About the book
Within the framework of the World Health Organization (WHO), the definition of health is a state of complete physical, mental and social well-being, and not merely the absence of disease or infirmity.
Reproductive health implies that people have the capability and freedom to reproduce when and how often to do so. The WHO assessed that Reproductive health accounts for a quarter of the global burden of ill-health affecting family welfare.
Couples ought to be counselled and to have access to acceptable family planning methods, and appropriate health care services of reproductive medicine and health education programs that stress the importance of having a healthy family. Inequalities exist in reproductive health provisions that vary based on region, education level, socioeconomic status, ethnicity, and resources available.

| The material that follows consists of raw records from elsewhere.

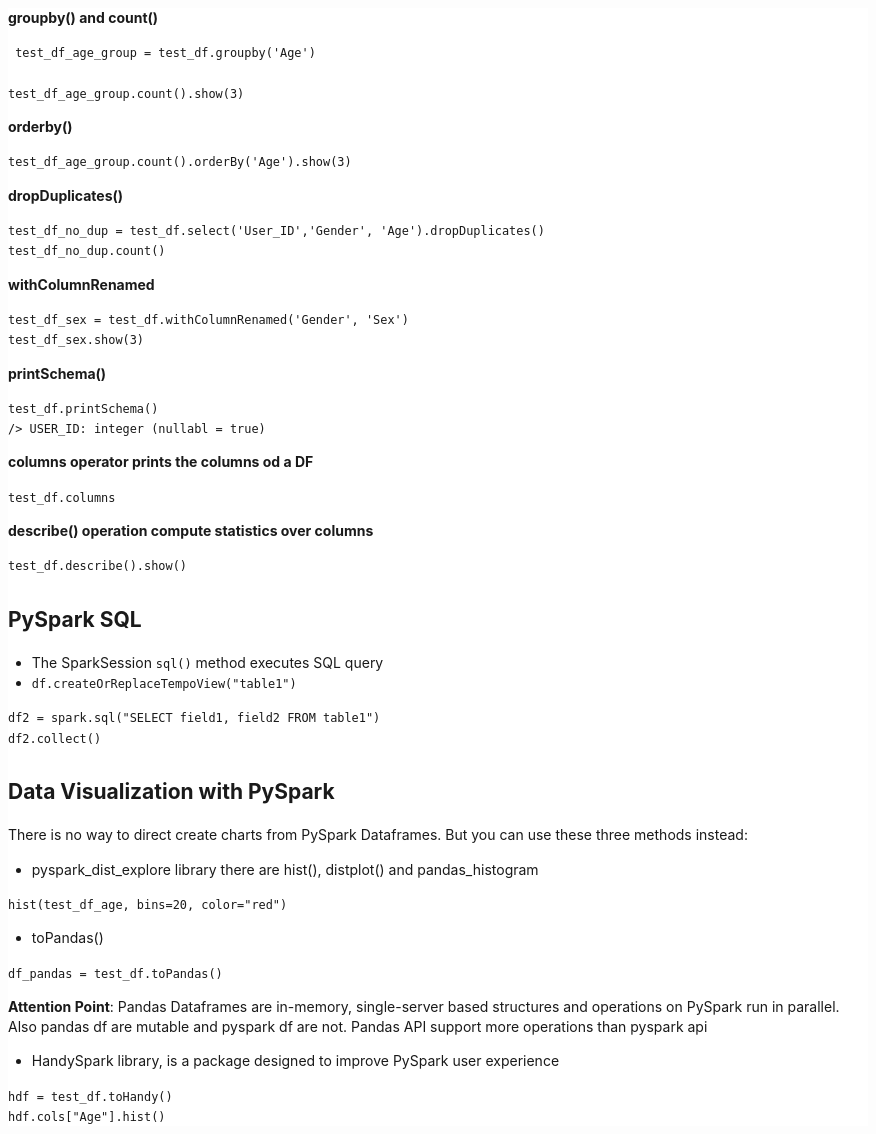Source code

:  **groupby() and count()**
```
 test_df_age_group = test_df.groupby('Age')

test_df_age_group.count().show(3)
```

**orderby()**

```
test_df_age_group.count().orderBy('Age').show(3)
```

**dropDuplicates()**

```
test_df_no_dup = test_df.select('User_ID','Gender', 'Age').dropDuplicates()
test_df_no_dup.count()
```

**withColumnRenamed**

```
test_df_sex = test_df.withColumnRenamed('Gender', 'Sex')
test_df_sex.show(3)
```

**printSchema()**

```
test_df.printSchema()
/> USER_ID: integer (nullabl = true)
```

**columns operator prints the columns od a DF**

`test_df.columns`

**describe() operation compute statistics over columns**

`test_df.describe().show()`

## PySpark SQL

- The SparkSession `sql()` method executes SQL query
- `df.createOrReplaceTempoView("table1")`

```
df2 = spark.sql("SELECT field1, field2 FROM table1")
df2.collect()
```

## Data Visualization with PySpark

There is no way to direct create charts from PySpark Dataframes. 
But you can use these three methods instead:

- pyspark_dist_explore library
 there are hist(), distplot() and pandas_histogram
```
hist(test_df_age, bins=20, color="red")
```
- toPandas()
```
df_pandas = test_df.toPandas()
```
**Attention Point**: Pandas Dataframes are in-memory, single-server based structures and operations on PySpark run in parallel. Also pandas df are mutable and pyspark df are not. Pandas API support more operations than pyspark api
- HandySpark library, is a package designed to improve PySpark user experience
```
hdf = test_df.toHandy()
hdf.cols["Age"].hist()
```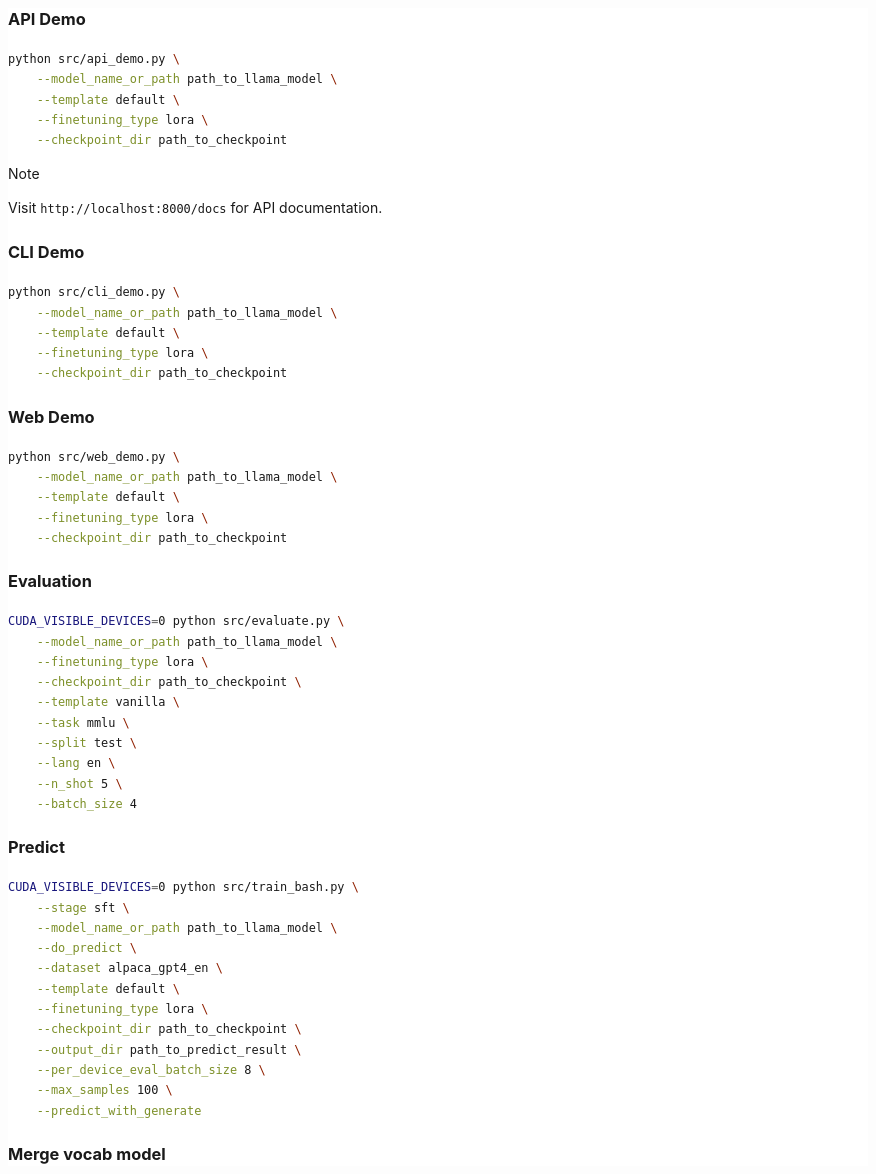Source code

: ### API Demo

```bash
python src/api_demo.py \
    --model_name_or_path path_to_llama_model \
    --template default \
    --finetuning_type lora \
    --checkpoint_dir path_to_checkpoint
```

> [!NOTE]
> Visit `http://localhost:8000/docs` for API documentation.

### CLI Demo

```bash
python src/cli_demo.py \
    --model_name_or_path path_to_llama_model \
    --template default \
    --finetuning_type lora \
    --checkpoint_dir path_to_checkpoint
```

### Web Demo

```bash
python src/web_demo.py \
    --model_name_or_path path_to_llama_model \
    --template default \
    --finetuning_type lora \
    --checkpoint_dir path_to_checkpoint
```

### Evaluation

```bash
CUDA_VISIBLE_DEVICES=0 python src/evaluate.py \
    --model_name_or_path path_to_llama_model \
    --finetuning_type lora \
    --checkpoint_dir path_to_checkpoint \
    --template vanilla \
    --task mmlu \
    --split test \
    --lang en \
    --n_shot 5 \
    --batch_size 4
```

### Predict

```bash
CUDA_VISIBLE_DEVICES=0 python src/train_bash.py \
    --stage sft \
    --model_name_or_path path_to_llama_model \
    --do_predict \
    --dataset alpaca_gpt4_en \
    --template default \
    --finetuning_type lora \
    --checkpoint_dir path_to_checkpoint \
    --output_dir path_to_predict_result \
    --per_device_eval_batch_size 8 \
    --max_samples 100 \
    --predict_with_generate
```
### Merge vocab model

Family planning, as defined by the WHO encompasses services leading up to conception. It addresses the medical, social, and educational status. It involves consideration of the number, and spacing of children. Individuals are enabled to determine the age and stage at which to reproduce, and to select the means by which this may be achieved. These matters are influenced by career considerations, financial status, and any other external factors.
Promotion of family planning for couples is essential to securing the well-being, health and development of communities. Millions of women of reproductive age worldwide want to avoid pregnancy but are not exposed to modern contraceptive. Family planning can delay or prevent pregnancies in women at increased risk of health problems, or women at increased risks related to pregnancy, respectively. By reducing rates of unintended pregnancies, it also reduces the need for unsafe abortion.
Family planning can decrease infant and maternal mortality rates by preventing closely spaced and ill-timed pregnancies and births. In addition, it reduces the risk of unintended pregnancies among women with HIV. Furthermore, it prevents pregnancies in adolescents as they are more likely to have preterm or low birth-weight babies. Finally, it controls unsustainable population growth with its negative effects on the environment, national and regional economic development goals.
The overall aim in producing this book is to extend recent writing on family planning and reproductive health, and to critique key concepts in contemporary practice. It is believed that anyone with an interest in family planning and reproductive health will find it informative, educational and necessary to improve the outcomes that we should be aiming for.